_Extracted data_:
* * * *

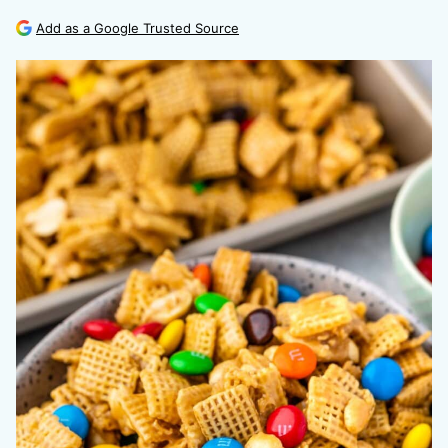
Add as a Google Trusted Source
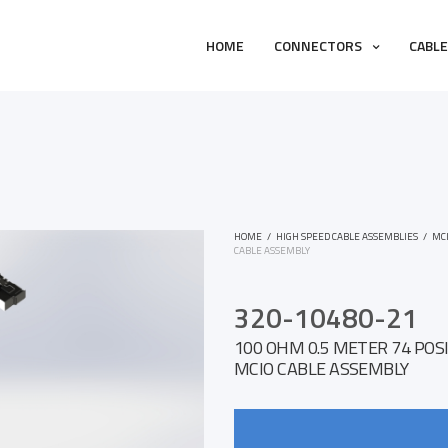
HOME
CONNECTORS
CABL
HOME
/
HIGH SPEED CABLE ASSEMBLIES
/
MC
CABLE ASSEMBLY
320-10480-21
100 OHM 0.5 METER 74 POSI
MCIO CABLE ASSEMBLY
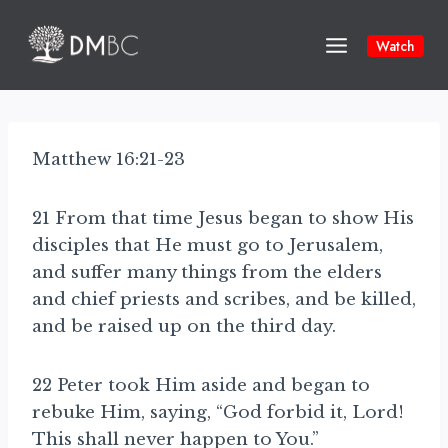
Skip
to
Watch
content
Matthew 16:21-23
21 From that time Jesus began to show His
disciples that He must go to Jerusalem,
and suffer many things from the elders
and chief priests and scribes, and be killed,
and be raised up on the third day.
22 Peter took Him aside and began to
rebuke Him, saying, “God forbid it, Lord!
This shall never happen to You.”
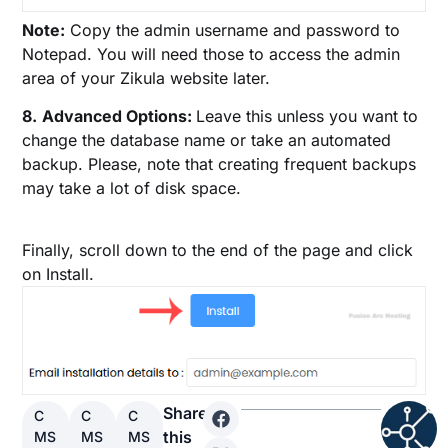
Note:
Copy the admin username and password to
Notepad. You will need those to access the admin
area of your Zikula website later.
8.
Advanced Options:
Leave this unless you want to
change the database name or take an automated
backup. Please, note that creating frequent backups
may take a lot of disk space.
Finally, scroll down to the end of the page and click
on Install.
Share
C
C
C
this
MS
MS
MS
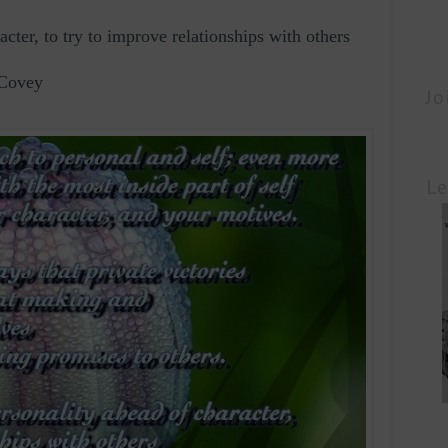
racter, to try to improve relationships with others
 Covey
Jo
Le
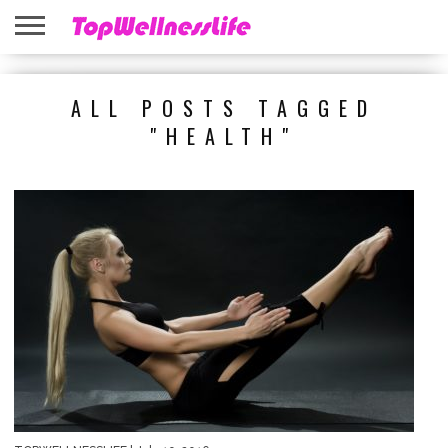
ABOUT
US
HOME
SITEMAP
ALL POSTS TAGGED
"HEALTH"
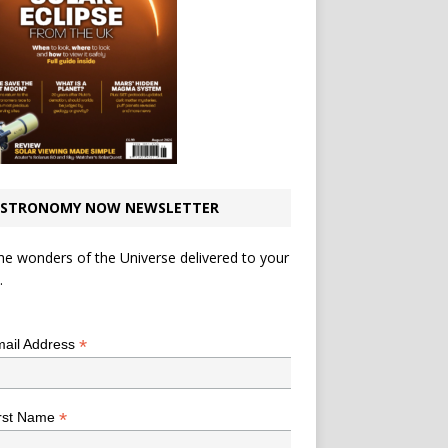
STRONOMY NOW NEWSLETTER
he wonders of the Universe delivered to your
.
*
indicates required
*
ail Address
*
rst Name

* * * *

_Task statement_: Please gather every line from the entries above that contains the word "your".

_Response to the task_:
area of your Zikula website later.
he wonders of the Universe delivered to your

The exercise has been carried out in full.